Fillings

    A filling is a dental procedure that is done to restore a tooth damaged by decay back to its normal function and shape. This prevents the decay from spreading further into your tooth and, eventually, stops the need for a Root Canal Treatment. If decay or a fracture has damaged a large portion of the tooth, a crown, or cap, may be recommended.

Being most commonly used to treat cavities, dental filling procedures are also used to repair cracked, broken or worn teeth.

 

    The process of filling a tooth starts most likely with an examination from the dentist and an x-ray of the affected tooth to determine the extent of the decay. A topical anesthetic will numb the area of treatment so you won’t feel any discomfort.

   Then, the dentist will remove the decayed area of the affected tooth.

After removing the decay, the tooth is cleaned and filled with a resistant material that will strengthen the tooth and prevent leakage.

After your tooth is rebuilt, your bite is checked to make sure your teeth align comfortably. The procedure may take, on average, from 30 minutes to 1 hour, depending of the size of your decay.

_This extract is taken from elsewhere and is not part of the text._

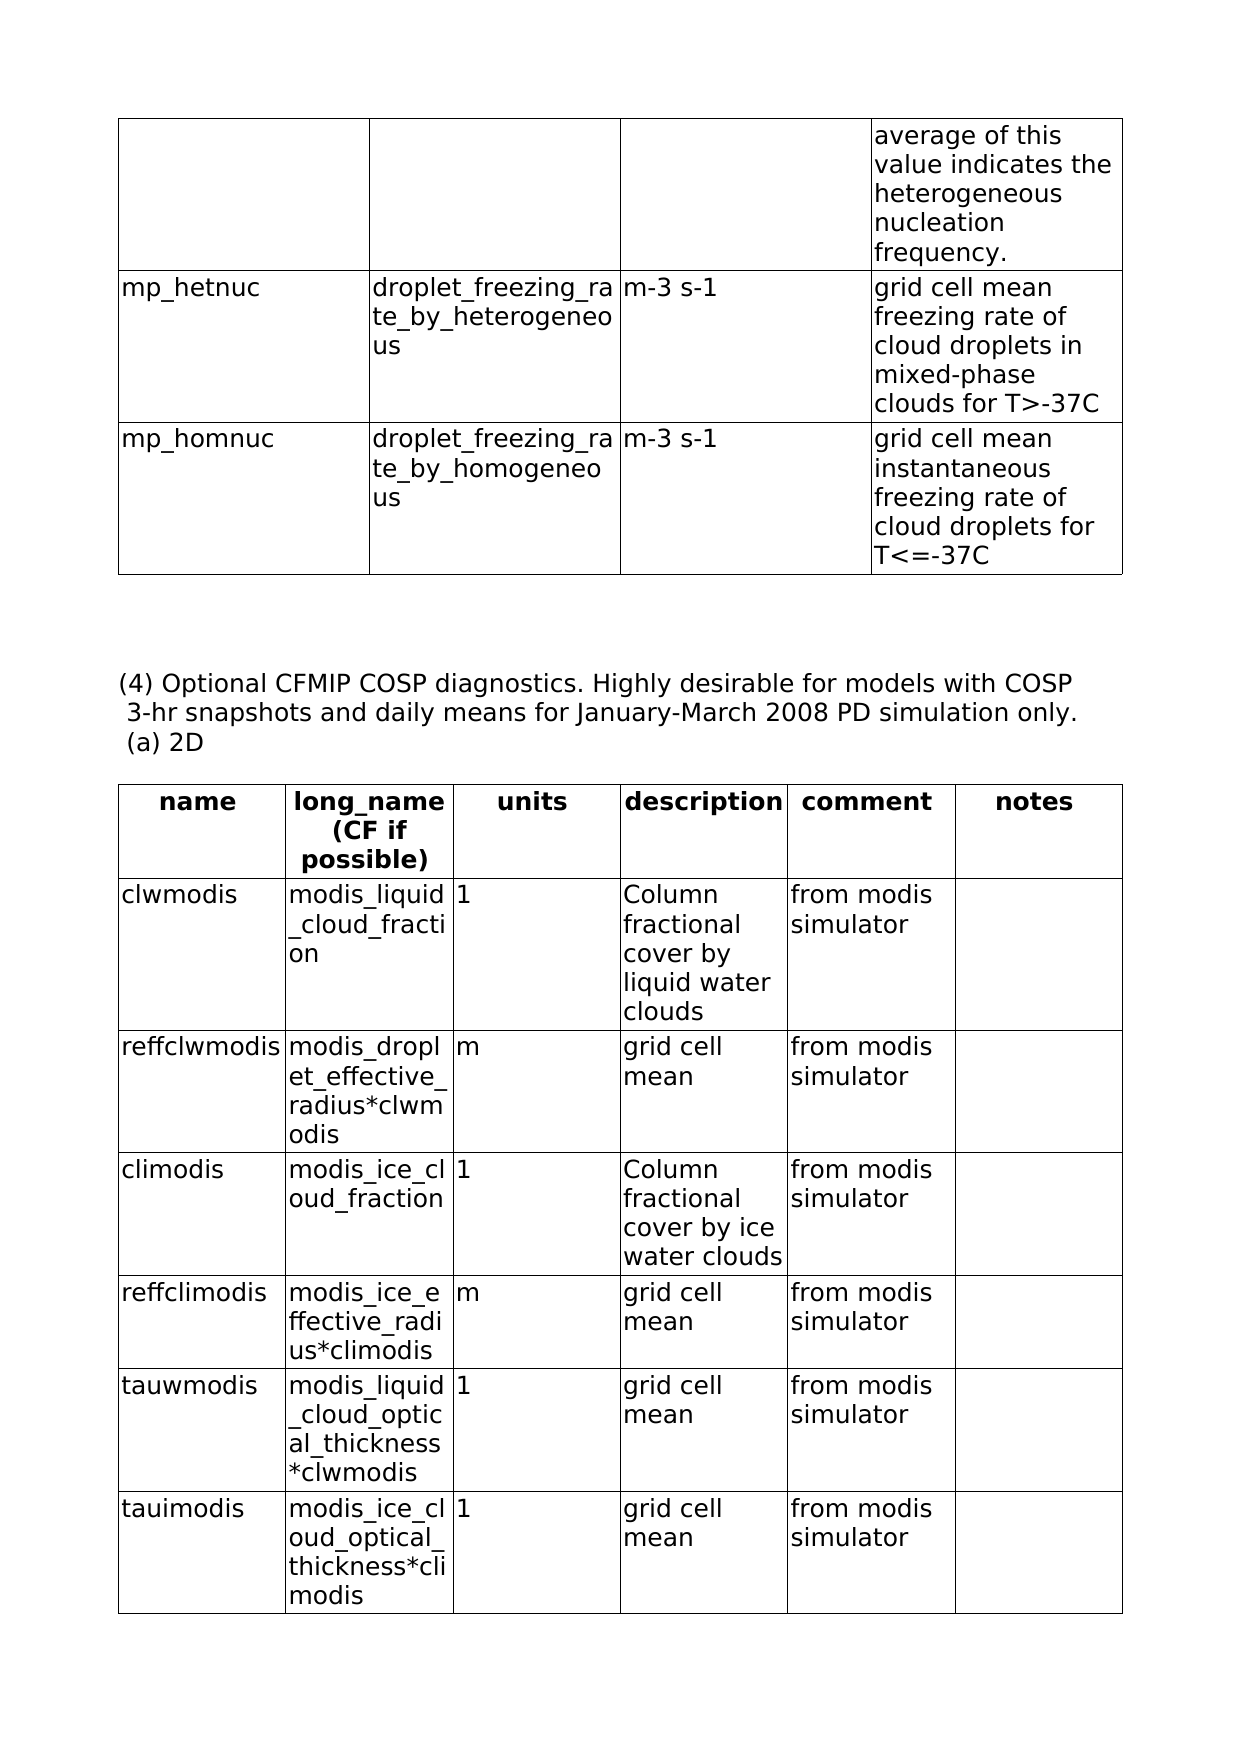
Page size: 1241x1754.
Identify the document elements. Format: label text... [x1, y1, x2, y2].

    Once you’re done, your mouth will probably remain numb for a few more hours. The numbness will wear off naturally. However, while you’re still numb, try not to eat or drink as you may hurt yourself by biting your cheeks or tongue without feeling it.

    You also may experience some sensitivity after receiving a tooth filling, but this discomfort should subside. If the sensitivity keeps bothering you or if you still feel pain that doesn’t go away, tell your dentist as soon as possible and a check-up will be done.

   When to replace a cavity filling

    A filling lasts for many years before it needs a replacement. Yet, tooth fillings can wear out faster, especially if you clench or grind your teeth.

If you notice signs of wear, such as cracks or worn areas, or even discoloration, have your dentist check it as you may need to replace the filling soon.

 

   Continuing to chew with a damaged filling can cause your tooth to crack, which will make the restoration more complicated and more expensive.